Provided text »
Ian Fleming didn't expect to create a phenomenon.
Indeed the former Naval intelligence officer harboured serious doubts the short thriller entitled Casino Royale was even deserving of publication. A friend convinced him of its merits and the rest is history – both literary and of course cinematic.
Almost 70 years have passed since the success of Casino Royale secured Fleming a three-book publishing deal (Jonathan Cape sold out three print runs, although American sales were poor), and the name James Bond is now recognised all over the world. Yet while you'll struggle to find somebody who hasn't seen a Bond film, the books have become overshadowed by their big screen adaptations. We thought it time to remedy that. To offer a crash-course in Fleming's Bond, and encourage people to pick up one of the novels – all of which are harder, darker and quite simply weirder than your average Roger Moore flick.

Directive a » Echo the stored data entries from their first line through the line with "Table des matières", keeping both of those lines.

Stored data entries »
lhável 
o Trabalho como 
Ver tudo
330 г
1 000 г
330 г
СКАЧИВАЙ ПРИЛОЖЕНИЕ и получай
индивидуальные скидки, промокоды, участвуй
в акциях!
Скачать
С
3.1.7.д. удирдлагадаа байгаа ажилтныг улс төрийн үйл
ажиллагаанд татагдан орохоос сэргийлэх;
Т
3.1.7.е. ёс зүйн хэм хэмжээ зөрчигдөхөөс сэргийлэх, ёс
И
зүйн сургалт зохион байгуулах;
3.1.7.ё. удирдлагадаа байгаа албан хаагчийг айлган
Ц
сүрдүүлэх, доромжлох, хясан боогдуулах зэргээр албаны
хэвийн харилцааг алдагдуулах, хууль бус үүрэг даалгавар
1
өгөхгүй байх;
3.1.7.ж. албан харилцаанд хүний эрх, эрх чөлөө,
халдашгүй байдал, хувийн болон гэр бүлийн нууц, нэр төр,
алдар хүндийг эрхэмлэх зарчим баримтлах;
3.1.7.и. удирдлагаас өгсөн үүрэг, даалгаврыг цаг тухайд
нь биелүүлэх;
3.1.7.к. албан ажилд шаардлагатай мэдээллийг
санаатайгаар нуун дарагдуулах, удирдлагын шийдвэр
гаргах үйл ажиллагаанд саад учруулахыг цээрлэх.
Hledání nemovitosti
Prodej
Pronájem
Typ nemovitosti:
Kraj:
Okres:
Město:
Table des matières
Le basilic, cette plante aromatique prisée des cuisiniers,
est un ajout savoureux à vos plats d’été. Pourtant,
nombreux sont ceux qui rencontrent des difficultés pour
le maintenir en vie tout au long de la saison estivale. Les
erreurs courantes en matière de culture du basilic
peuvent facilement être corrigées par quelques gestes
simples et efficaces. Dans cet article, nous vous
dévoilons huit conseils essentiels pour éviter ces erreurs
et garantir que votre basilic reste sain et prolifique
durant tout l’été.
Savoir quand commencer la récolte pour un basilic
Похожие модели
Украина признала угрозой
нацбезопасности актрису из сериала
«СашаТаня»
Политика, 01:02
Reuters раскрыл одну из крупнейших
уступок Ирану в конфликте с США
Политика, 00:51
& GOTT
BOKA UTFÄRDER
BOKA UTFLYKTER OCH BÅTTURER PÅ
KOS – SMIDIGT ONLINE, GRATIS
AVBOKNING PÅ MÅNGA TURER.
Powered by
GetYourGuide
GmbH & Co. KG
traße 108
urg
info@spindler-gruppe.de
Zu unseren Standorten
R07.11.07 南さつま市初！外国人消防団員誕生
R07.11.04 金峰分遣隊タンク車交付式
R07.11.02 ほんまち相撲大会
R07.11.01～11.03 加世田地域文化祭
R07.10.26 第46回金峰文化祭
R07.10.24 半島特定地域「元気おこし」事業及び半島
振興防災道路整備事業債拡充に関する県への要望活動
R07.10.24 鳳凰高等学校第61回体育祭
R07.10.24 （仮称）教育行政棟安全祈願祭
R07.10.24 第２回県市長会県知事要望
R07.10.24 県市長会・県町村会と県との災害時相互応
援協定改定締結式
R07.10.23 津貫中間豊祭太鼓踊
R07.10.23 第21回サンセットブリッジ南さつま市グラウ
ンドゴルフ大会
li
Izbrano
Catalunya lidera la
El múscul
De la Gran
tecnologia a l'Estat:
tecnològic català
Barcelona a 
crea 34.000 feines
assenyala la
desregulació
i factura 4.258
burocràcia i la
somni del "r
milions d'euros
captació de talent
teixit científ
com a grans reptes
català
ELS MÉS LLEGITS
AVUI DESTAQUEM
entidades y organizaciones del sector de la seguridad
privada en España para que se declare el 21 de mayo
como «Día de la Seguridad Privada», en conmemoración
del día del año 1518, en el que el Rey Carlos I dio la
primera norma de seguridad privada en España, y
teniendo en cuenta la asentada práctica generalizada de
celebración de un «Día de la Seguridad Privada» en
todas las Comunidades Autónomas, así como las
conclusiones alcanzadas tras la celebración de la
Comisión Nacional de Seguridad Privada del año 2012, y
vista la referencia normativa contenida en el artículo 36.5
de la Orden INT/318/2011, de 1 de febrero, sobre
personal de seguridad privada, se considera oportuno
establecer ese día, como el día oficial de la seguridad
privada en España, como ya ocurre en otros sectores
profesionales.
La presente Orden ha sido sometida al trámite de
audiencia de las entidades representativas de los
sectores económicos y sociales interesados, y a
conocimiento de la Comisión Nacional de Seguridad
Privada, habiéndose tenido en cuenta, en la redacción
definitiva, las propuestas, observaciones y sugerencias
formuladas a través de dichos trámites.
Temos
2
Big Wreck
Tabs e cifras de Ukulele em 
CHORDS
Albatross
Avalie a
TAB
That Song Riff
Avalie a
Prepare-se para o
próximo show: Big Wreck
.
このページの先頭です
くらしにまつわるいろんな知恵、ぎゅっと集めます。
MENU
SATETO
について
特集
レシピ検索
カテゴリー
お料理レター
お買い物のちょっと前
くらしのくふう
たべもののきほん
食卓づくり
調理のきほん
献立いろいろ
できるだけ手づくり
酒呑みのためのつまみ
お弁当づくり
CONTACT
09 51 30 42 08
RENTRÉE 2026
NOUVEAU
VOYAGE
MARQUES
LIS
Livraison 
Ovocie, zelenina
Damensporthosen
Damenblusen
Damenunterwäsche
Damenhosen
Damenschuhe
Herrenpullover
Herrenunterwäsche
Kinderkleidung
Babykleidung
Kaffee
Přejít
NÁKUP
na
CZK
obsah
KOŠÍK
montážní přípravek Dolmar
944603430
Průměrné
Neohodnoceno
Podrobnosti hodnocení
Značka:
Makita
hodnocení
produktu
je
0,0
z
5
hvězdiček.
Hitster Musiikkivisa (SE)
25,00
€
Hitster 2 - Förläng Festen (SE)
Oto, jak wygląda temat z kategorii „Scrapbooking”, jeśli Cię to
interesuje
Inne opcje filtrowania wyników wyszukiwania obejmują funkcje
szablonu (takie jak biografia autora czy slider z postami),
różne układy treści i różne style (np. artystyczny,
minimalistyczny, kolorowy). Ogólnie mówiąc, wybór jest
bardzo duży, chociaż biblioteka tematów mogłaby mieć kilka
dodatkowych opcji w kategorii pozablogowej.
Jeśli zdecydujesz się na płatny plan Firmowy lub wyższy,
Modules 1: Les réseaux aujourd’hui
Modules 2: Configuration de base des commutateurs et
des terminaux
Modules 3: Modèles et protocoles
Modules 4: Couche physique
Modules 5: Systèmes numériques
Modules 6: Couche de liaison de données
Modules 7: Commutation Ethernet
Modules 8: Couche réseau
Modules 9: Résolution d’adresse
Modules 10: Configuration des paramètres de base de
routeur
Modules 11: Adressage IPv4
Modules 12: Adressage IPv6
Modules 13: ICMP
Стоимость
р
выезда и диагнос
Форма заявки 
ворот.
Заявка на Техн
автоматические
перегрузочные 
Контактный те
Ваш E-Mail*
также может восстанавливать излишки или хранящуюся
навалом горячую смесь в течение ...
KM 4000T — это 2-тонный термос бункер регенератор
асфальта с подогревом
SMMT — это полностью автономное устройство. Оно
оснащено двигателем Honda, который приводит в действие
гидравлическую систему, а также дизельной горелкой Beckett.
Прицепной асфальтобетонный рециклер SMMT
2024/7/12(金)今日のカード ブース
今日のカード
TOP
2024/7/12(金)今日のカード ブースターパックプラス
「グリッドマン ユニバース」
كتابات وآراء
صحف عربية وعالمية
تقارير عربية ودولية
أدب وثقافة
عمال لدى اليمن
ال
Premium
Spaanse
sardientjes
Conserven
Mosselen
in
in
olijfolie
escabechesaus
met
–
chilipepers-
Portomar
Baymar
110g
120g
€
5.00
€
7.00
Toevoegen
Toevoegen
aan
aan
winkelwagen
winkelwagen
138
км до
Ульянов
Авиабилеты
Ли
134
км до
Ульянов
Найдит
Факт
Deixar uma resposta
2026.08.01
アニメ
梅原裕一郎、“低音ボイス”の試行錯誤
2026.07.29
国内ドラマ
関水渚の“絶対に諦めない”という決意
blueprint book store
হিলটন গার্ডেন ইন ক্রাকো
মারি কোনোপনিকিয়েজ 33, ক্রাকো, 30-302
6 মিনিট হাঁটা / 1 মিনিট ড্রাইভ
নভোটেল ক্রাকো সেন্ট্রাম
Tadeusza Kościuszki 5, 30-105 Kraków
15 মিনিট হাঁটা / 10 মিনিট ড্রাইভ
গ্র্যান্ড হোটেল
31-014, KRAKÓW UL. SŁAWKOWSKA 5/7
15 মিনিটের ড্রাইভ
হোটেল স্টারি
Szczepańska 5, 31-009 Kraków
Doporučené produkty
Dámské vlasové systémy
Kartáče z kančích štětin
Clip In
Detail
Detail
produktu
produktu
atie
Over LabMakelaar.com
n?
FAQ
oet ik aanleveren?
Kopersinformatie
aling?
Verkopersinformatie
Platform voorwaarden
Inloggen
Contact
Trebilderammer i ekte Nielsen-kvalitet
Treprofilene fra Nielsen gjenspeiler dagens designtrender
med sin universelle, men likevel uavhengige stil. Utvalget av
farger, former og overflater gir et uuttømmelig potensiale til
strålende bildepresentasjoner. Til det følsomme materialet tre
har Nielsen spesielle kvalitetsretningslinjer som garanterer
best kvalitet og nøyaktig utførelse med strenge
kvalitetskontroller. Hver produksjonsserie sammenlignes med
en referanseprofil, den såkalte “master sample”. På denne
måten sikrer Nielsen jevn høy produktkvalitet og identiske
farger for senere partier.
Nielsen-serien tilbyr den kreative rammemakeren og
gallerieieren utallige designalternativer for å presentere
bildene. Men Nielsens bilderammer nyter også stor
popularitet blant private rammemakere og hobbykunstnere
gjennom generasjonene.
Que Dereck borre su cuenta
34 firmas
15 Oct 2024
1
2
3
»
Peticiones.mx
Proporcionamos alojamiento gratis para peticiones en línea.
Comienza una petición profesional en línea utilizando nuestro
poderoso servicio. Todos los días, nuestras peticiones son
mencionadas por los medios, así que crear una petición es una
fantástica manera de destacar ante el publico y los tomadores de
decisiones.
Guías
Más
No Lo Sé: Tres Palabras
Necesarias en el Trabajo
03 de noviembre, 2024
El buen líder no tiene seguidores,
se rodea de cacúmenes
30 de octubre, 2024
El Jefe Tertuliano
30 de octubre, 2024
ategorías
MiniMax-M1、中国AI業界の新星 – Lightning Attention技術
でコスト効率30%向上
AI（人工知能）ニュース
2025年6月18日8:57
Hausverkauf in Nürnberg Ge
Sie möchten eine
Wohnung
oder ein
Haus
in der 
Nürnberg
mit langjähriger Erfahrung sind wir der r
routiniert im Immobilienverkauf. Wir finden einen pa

Directive b » Duplicate the whole text about Ian Fleming's Bond novels word for word.

Expected answer a »
lhável 
o Trabalho como 
Ver tudo
330 г
1 000 г
330 г
СКАЧИВАЙ ПРИЛОЖЕНИЕ и получай
индивидуальные скидки, промокоды, участвуй
в акциях!
Скачать
С
3.1.7.д. удирдлагадаа байгаа ажилтныг улс төрийн үйл
ажиллагаанд татагдан орохоос сэргийлэх;
Т
3.1.7.е. ёс зүйн хэм хэмжээ зөрчигдөхөөс сэргийлэх, ёс
И
зүйн сургалт зохион байгуулах;
3.1.7.ё. удирдлагадаа байгаа албан хаагчийг айлган
Ц
сүрдүүлэх, доромжлох, хясан боогдуулах зэргээр албаны
хэвийн харилцааг алдагдуулах, хууль бус үүрэг даалгавар
1
өгөхгүй байх;
3.1.7.ж. албан харилцаанд хүний эрх, эрх чөлөө,
халдашгүй байдал, хувийн болон гэр бүлийн нууц, нэр төр,
алдар хүндийг эрхэмлэх зарчим баримтлах;
3.1.7.и. удирдлагаас өгсөн үүрэг, даалгаврыг цаг тухайд
нь биелүүлэх;
3.1.7.к. албан ажилд шаардлагатай мэдээллийг
санаатайгаар нуун дарагдуулах, удирдлагын шийдвэр
гаргах үйл ажиллагаанд саад учруулахыг цээрлэх.
Hledání nemovitosti
Prodej
Pronájem
Typ nemovitosti:
Kraj:
Okres:
Město:
Table des matières

Expected answer b »
Ian Fleming didn't expect to create a phenomenon.
Indeed the former Naval intelligence officer harboured serious doubts the short thriller entitled Casino Royale was even deserving of publication. A friend convinced him of its merits and the rest is history – both literary and of course cinematic.
Almost 70 years have passed since the success of Casino Royale secured Fleming a three-book publishing deal (Jonathan Cape sold out three print runs, although American sales were poor), and the name James Bond is now recognised all over the world. Yet while you'll struggle to find somebody who hasn't seen a Bond film, the books have become overshadowed by their big screen adaptations. We thought it time to remedy that. To offer a crash-course in Fleming's Bond, and encourage people to pick up one of the novels – all of which are harder, darker and quite simply weirder than your average Roger Moore flick.